→ Instructions for the task: Could you set down every entry exactly as it stands, without the images?

→ Records shown:
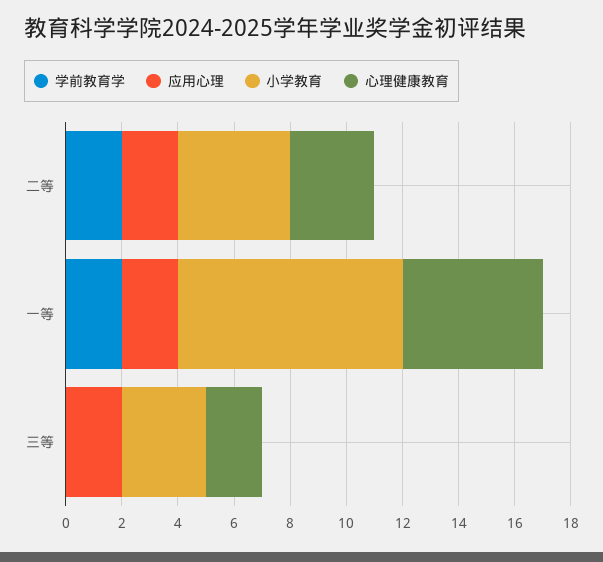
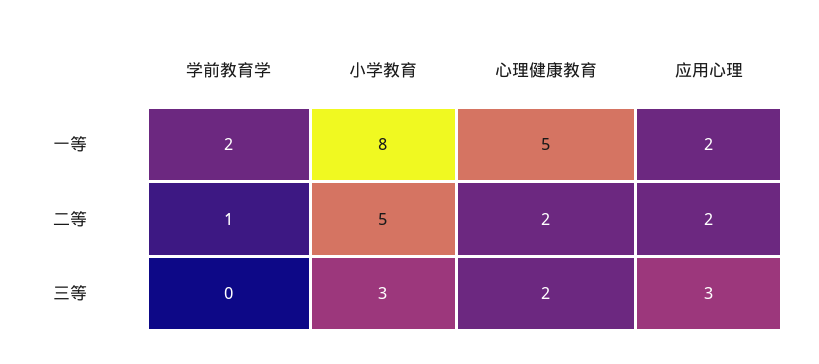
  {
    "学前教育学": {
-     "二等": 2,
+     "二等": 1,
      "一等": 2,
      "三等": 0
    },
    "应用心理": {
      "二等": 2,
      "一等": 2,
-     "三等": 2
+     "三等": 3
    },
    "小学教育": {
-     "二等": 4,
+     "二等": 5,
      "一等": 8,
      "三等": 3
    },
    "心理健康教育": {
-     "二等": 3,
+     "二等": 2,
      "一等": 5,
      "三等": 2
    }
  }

→ Response:
  {
    "学前教育学": {
-     "二等": 2,
+     "二等": 1,
      "一等": 2,
      "三等": 0
    },
    "应用心理": {
      "二等": 2,
      "一等": 2,
-     "三等": 2
+     "三等": 3
    },
    "小学教育": {
-     "二等": 4,
+     "二等": 5,
      "一等": 8,
      "三等": 3
    },
    "心理健康教育": {
-     "二等": 3,
+     "二等": 2,
      "一等": 5,
      "三等": 2
    }
  }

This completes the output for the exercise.